======== Working data ========

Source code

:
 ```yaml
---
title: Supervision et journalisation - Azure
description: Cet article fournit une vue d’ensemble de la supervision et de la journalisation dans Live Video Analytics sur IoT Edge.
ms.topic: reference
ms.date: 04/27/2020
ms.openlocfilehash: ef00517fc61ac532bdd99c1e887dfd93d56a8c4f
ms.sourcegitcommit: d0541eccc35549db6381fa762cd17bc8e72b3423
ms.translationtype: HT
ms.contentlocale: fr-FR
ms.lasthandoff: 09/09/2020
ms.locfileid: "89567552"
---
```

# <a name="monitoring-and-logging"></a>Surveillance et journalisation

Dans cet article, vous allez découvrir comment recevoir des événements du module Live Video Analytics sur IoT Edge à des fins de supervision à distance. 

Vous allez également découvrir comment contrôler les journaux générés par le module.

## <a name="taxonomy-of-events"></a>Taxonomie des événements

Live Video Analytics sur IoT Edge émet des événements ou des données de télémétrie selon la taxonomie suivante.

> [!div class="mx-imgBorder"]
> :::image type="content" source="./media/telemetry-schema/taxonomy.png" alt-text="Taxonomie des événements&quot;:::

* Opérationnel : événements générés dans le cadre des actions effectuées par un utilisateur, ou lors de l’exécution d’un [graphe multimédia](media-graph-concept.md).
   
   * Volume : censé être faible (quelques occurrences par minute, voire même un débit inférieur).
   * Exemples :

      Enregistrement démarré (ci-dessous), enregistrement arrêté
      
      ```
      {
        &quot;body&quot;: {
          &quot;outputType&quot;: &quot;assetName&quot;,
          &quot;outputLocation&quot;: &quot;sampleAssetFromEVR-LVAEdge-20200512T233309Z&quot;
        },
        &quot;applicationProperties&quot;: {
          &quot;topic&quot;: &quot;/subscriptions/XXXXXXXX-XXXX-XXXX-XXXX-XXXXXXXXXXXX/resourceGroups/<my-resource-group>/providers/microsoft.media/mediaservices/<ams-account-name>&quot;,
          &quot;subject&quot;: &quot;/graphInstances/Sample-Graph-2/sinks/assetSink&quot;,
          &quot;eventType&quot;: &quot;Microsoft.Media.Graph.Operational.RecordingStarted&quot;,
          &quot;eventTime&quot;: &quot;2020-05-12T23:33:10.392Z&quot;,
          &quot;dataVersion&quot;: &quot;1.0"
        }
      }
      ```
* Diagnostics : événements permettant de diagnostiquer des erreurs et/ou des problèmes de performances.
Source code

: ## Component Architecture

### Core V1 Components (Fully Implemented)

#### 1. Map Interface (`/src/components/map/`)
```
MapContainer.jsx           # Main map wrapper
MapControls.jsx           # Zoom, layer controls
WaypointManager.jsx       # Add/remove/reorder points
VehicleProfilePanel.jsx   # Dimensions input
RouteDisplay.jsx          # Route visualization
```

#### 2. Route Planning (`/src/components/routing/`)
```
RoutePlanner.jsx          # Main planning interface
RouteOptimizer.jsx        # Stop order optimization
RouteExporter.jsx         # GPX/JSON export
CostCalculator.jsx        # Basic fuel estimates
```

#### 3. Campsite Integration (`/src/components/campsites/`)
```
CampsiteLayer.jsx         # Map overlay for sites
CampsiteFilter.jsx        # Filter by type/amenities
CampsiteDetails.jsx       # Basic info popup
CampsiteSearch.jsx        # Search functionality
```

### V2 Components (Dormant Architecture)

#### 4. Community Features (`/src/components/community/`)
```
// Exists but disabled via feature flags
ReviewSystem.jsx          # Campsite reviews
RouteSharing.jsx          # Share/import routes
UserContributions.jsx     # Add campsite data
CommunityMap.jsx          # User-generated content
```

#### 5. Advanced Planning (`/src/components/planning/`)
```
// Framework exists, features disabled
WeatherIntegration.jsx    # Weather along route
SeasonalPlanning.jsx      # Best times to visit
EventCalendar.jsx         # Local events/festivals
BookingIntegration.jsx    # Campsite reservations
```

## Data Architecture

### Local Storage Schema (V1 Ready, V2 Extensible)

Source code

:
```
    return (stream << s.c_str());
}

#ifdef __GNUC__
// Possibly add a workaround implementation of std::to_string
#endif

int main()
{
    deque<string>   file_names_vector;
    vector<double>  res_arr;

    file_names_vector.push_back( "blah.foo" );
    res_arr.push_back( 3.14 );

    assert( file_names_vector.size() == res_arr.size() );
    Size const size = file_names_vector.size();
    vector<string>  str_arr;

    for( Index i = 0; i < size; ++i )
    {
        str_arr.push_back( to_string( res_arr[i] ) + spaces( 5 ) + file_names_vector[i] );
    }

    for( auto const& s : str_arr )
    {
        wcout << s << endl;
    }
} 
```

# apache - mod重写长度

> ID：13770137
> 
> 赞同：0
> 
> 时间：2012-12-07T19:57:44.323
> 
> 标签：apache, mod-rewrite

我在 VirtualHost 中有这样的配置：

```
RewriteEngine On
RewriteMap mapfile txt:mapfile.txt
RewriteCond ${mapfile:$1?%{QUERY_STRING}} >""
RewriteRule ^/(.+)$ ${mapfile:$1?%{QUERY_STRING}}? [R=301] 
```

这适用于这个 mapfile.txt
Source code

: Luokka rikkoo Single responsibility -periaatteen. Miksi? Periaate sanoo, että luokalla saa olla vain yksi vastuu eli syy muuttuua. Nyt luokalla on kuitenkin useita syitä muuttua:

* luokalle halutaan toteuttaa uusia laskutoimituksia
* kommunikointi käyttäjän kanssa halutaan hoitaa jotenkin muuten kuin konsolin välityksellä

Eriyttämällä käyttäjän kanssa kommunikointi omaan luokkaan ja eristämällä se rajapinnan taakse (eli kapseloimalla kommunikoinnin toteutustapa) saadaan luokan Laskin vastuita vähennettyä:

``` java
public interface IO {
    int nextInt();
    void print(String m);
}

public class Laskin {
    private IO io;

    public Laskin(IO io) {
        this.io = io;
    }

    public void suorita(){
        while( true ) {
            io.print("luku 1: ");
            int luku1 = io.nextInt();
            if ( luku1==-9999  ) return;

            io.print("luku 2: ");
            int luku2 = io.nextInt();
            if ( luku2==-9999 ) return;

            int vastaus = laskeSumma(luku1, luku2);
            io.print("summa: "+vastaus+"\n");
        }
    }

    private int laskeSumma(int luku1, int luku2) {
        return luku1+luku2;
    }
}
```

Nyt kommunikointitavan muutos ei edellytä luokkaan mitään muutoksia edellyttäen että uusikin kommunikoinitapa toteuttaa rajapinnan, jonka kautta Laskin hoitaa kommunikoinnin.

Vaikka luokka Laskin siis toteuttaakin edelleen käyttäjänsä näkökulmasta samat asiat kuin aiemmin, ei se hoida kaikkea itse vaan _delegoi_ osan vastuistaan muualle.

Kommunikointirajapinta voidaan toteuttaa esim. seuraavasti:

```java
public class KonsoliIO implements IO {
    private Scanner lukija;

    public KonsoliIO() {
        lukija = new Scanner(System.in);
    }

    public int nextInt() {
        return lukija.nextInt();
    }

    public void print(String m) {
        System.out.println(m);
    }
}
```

========

▸ Required action: Write the opening line of the data above and every line after it, exactly, stopping once you have written the line with "Enregistrement démarré (ci-dessous), enregistrement".

▸ Problem solution:
Source code

:
 ```yaml
---
title: Supervision et journalisation - Azure
description: Cet article fournit une vue d’ensemble de la supervision et de la journalisation dans Live Video Analytics sur IoT Edge.
ms.topic: reference
ms.date: 04/27/2020
ms.openlocfilehash: ef00517fc61ac532bdd99c1e887dfd93d56a8c4f
ms.sourcegitcommit: d0541eccc35549db6381fa762cd17bc8e72b3423
ms.translationtype: HT
ms.contentlocale: fr-FR
ms.lasthandoff: 09/09/2020
ms.locfileid: "89567552"
---
```

# <a name="monitoring-and-logging"></a>Surveillance et journalisation

Dans cet article, vous allez découvrir comment recevoir des événements du module Live Video Analytics sur IoT Edge à des fins de supervision à distance. 

Vous allez également découvrir comment contrôler les journaux générés par le module.

## <a name="taxonomy-of-events"></a>Taxonomie des événements

Live Video Analytics sur IoT Edge émet des événements ou des données de télémétrie selon la taxonomie suivante.

> [!div class="mx-imgBorder"]
> :::image type="content" source="./media/telemetry-schema/taxonomy.png" alt-text="Taxonomie des événements&quot;:::

* Opérationnel : événements générés dans le cadre des actions effectuées par un utilisateur, ou lors de l’exécution d’un [graphe multimédia](media-graph-concept.md).
   
   * Volume : censé être faible (quelques occurrences par minute, voire même un débit inférieur).
   * Exemples :

      Enregistrement démarré (ci-dessous), enregistrement arrêté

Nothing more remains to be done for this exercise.